Bonuses and Dividends
The timing and amount of bonuses for directors and dividends for shareholders is crucial. Bonuses must be paid within nine months of the company’s year end to ensure tax relief for the company in that period.
National Insurance Contributions (NIC)
NIC will increase by 1% from April 2011. If a bonus is due a saving of 2% could be achieved by issuing payment before 6th April 2011- 1% saving for the employer and 1% saving for the employee.
Outstanding loans to a director at the year end attract a corporation tax charge of 25% of the loan unless the loan is repaid within nine months of the year end.
There is an incentive to file the corporation tax return as soon as possible after the end of the accounting period because H M Revenue and Customs have 12 months from when the return is filed to open an enquiry.
Generous Relief for trading losses
A loss sustained in one tax year can be set off against income from other sources for that tax year and the previous one.

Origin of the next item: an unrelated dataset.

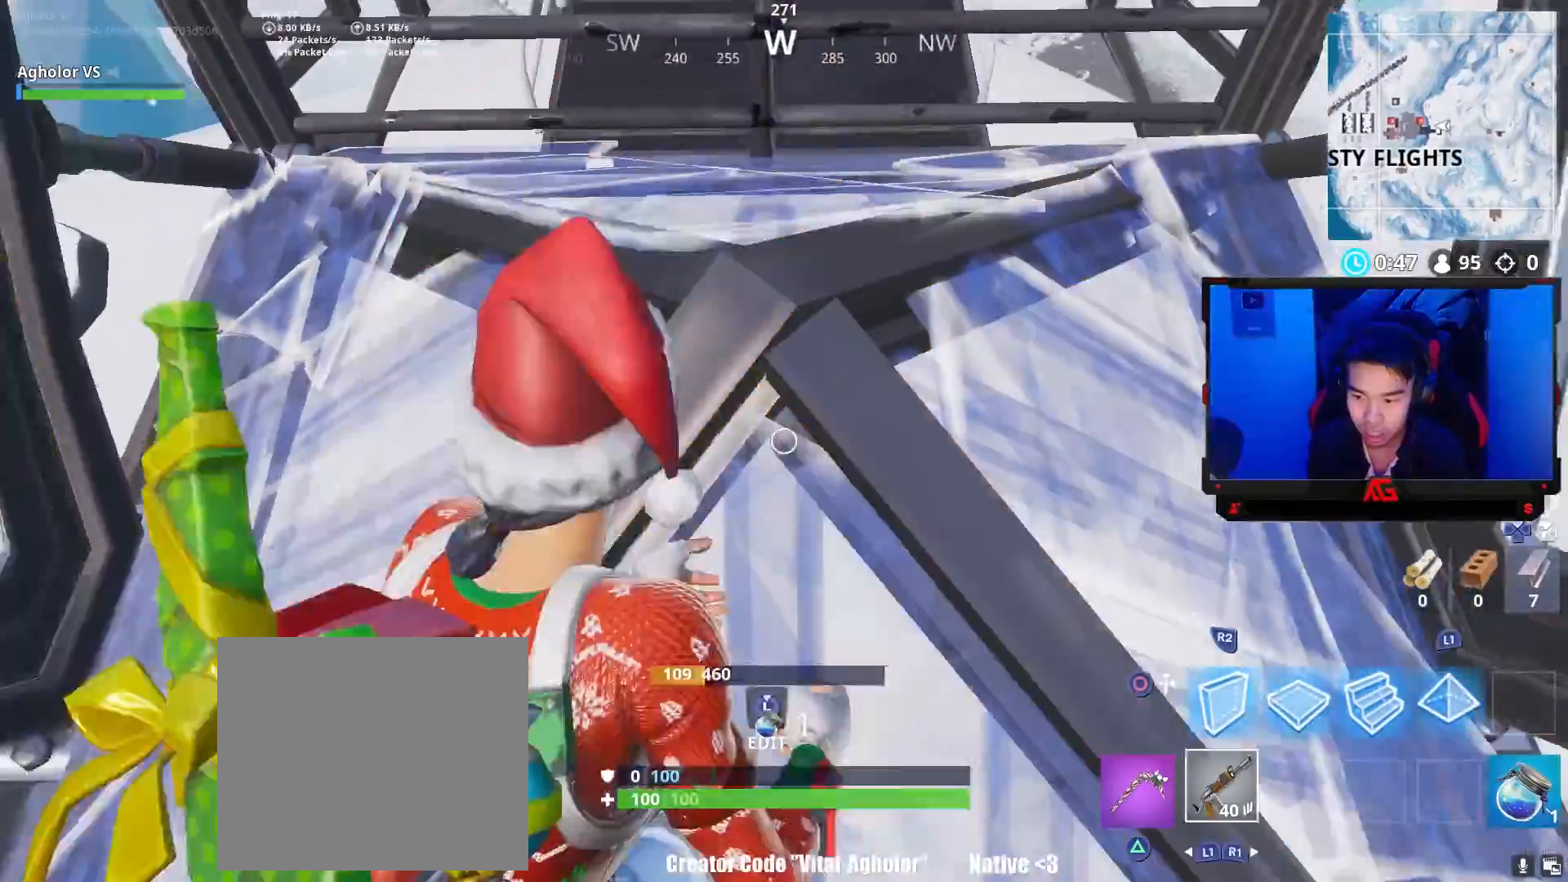
{"buttons": [], "left_stick": "center", "right_stick": "center", "events": [[17, "right_stick", "up-right"], [83, "R1", "up"], [117, "right_stick", "center"], [150, "left_stick", "right"], [250, "R3", "down"], [300, "L1", "down"], [300, "right_stick", "up"], [317, "left_stick", "up-right"], [350, "R3", "up"], [350, "right_stick", "up-left"], [433, "L1", "up"], [467, "left_stick", "center"], [483, "right_stick", "center"]]}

Any losses unused in this way can then be carried forward. However, the carried forward losses can only be used against future profits of the same (i.e. the currently loss-making) trade.
As might be expected, because these reliefs are so generous, there are some pitfalls to look out for. For example, if the losses continue year after year HMRC may question whether the trade really is being carried on “on a commercial basis and with a view to the realisation of profit.” If they think it is not being carried on on that basis then they will re-classify it as a “hobby” and will not allow the set-off of losses against income from other sources.
The reliefs available for losses from property rentals are more restricted. They can only be carried forward and used against future profits from the property rental business itself.